Inauguramos esta columna semanal apuntando que la Comunicación Política no es exclusiva de los actores políticos ya sea en su calidad de candidatos, gobernantes, legisladores o funcionarios, sino que aquella se extiende también a la dinámica de los particulares en su relación con los poderes públicos.

En la entrega anterior perfilamos, a grandes rasgos, que el detonante que impulsa a los particulares para intervenir en los asuntos públicos es el interés, entendido como esa conveniencia que establecen las personas «afectadas» para solidarizarse, ya sea de manera circunstancial o permanente, ante las decisiones de los actores políticos.

Dicho interés está condicionado, en términos generales, a dos aspectos: el material y el moral. El primero, tangible y cuantificable; el segundo, orientado hacia las causas y/o valores que los particulares buscan socializar entre los tomadores de decisiones públicas.

En la presente entrega repasaremos brevemente un aspecto crucial que atraviesa dichos intereses: el eje legalidad-legitimidad. Esto, debido a que su comprensión es indispensable de considerar para los efectos de la construcción del encuadre comunicacional que sea necesario de establecer al momento de relacionarse con los poderes públicos.

Dado que un amplio abanico de pensadores, desde filósofos hasta teóricos de la Ciencia Política y del Derecho, han dilucidado de manera brillante y profunda el binomio legalidad-legitimidad (de Aristóteles a Kelsen, pasando por Carl Schmitt y Norberto Bobbio, entre muchos otros), sin ánimo de simplificar pero sí de hacer sencillo el recorrido, aquí únicamente diremos que lo legal es aquello que es refrendado y permitido por la ley y que concede libertades y derechos al igual que obligaciones y límites; mientras que lo legítimo refiere esencial y de manera determinante a un ejercicio moral y ético, es decir, a una cualidad de valores aceptados y arropados por la sociedad.

Lo deseable es que cada acto social, cultural, económico y/o político fuera legal y legítimo a la vez, es decir, sustentado en las leyes y respaldado moral y éticamente por la sociedad, pero lo cierto es que no siempre se presenta así.
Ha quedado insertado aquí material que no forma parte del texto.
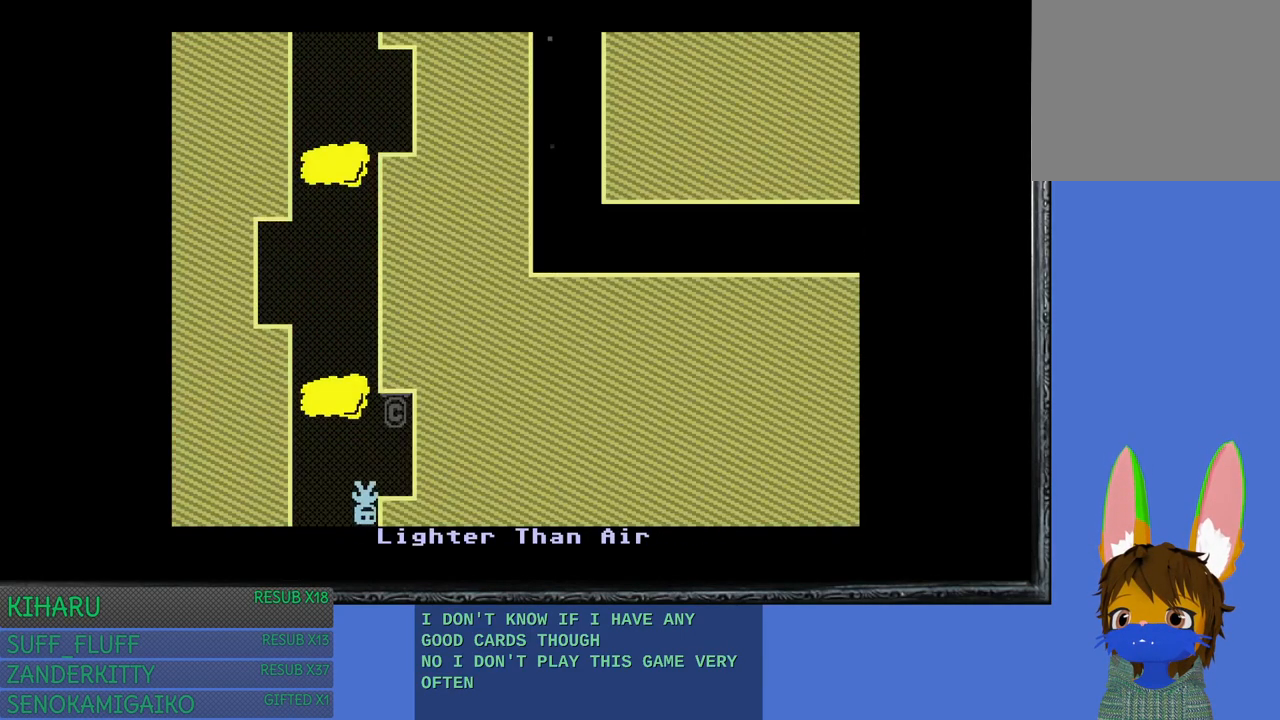
{"buttons": [], "left_stick": "right", "right_stick": "center", "events": []}
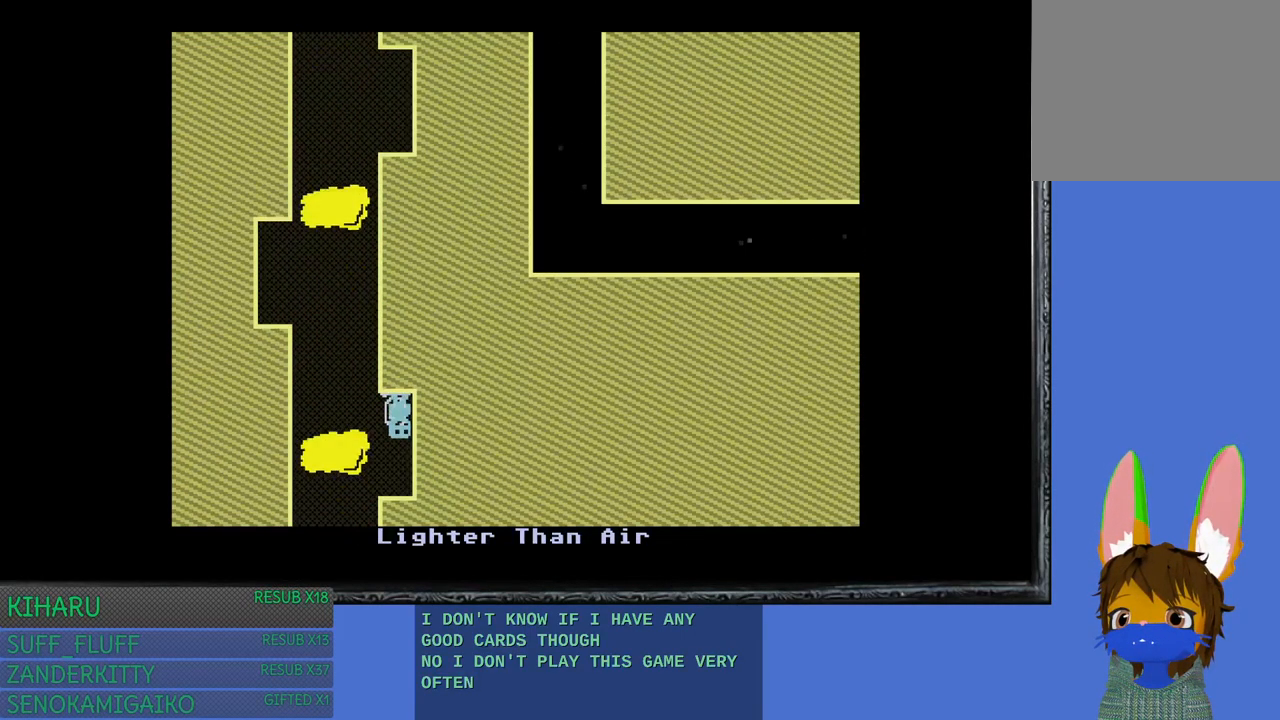
{"buttons": [], "left_stick": "center", "right_stick": "center", "events": [[250, "left_stick", "center"]]}
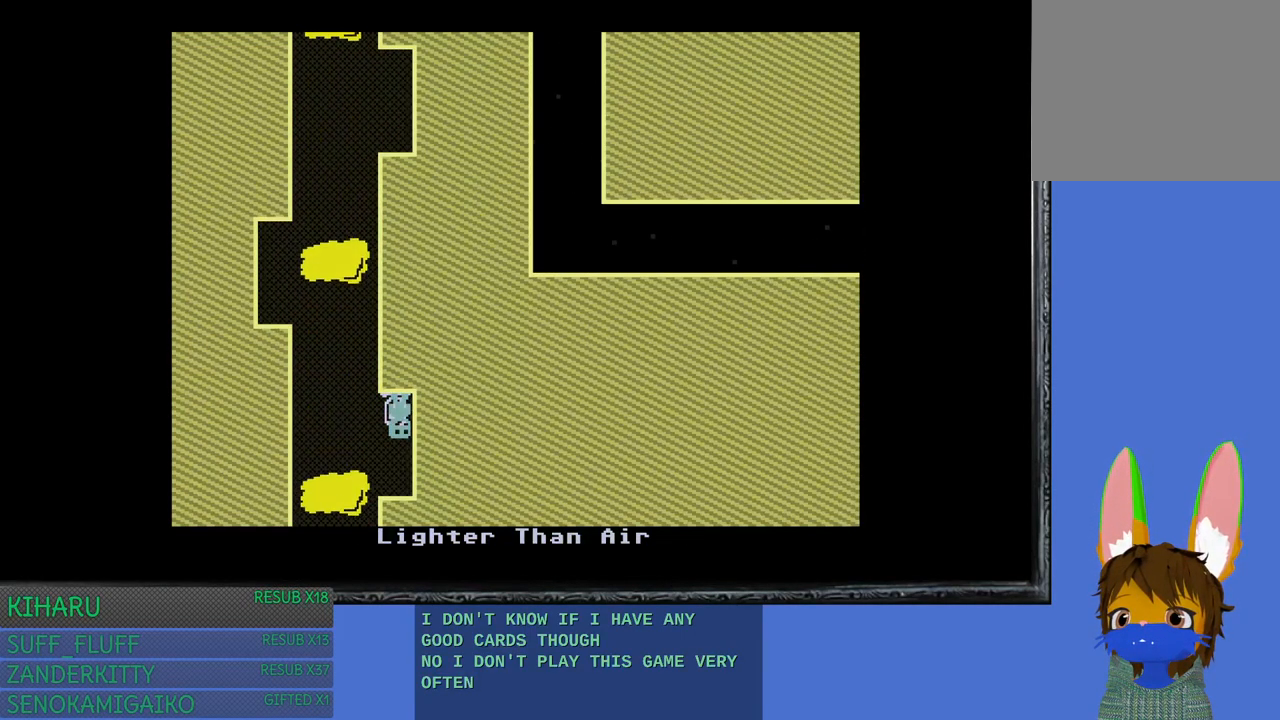
{"buttons": [], "left_stick": "left", "right_stick": "center", "events": [[333, "left_stick", "left"]]}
Hay actos que son legales pero no legítimos, y viceversa, actos legítimos pero no legales. Veamos un par de casos.

Es legal que el Gobierno contrate adquisiciones, arrendamientos, obras o servicios bajo la figura de adjudicación directa, pero no es legítimo que 8 de cada 10 de dichos contratos se realicen bajo ese formato cuando es universalmente reconocido que constituyen una de las prácticas que más se prestan a la corrupción.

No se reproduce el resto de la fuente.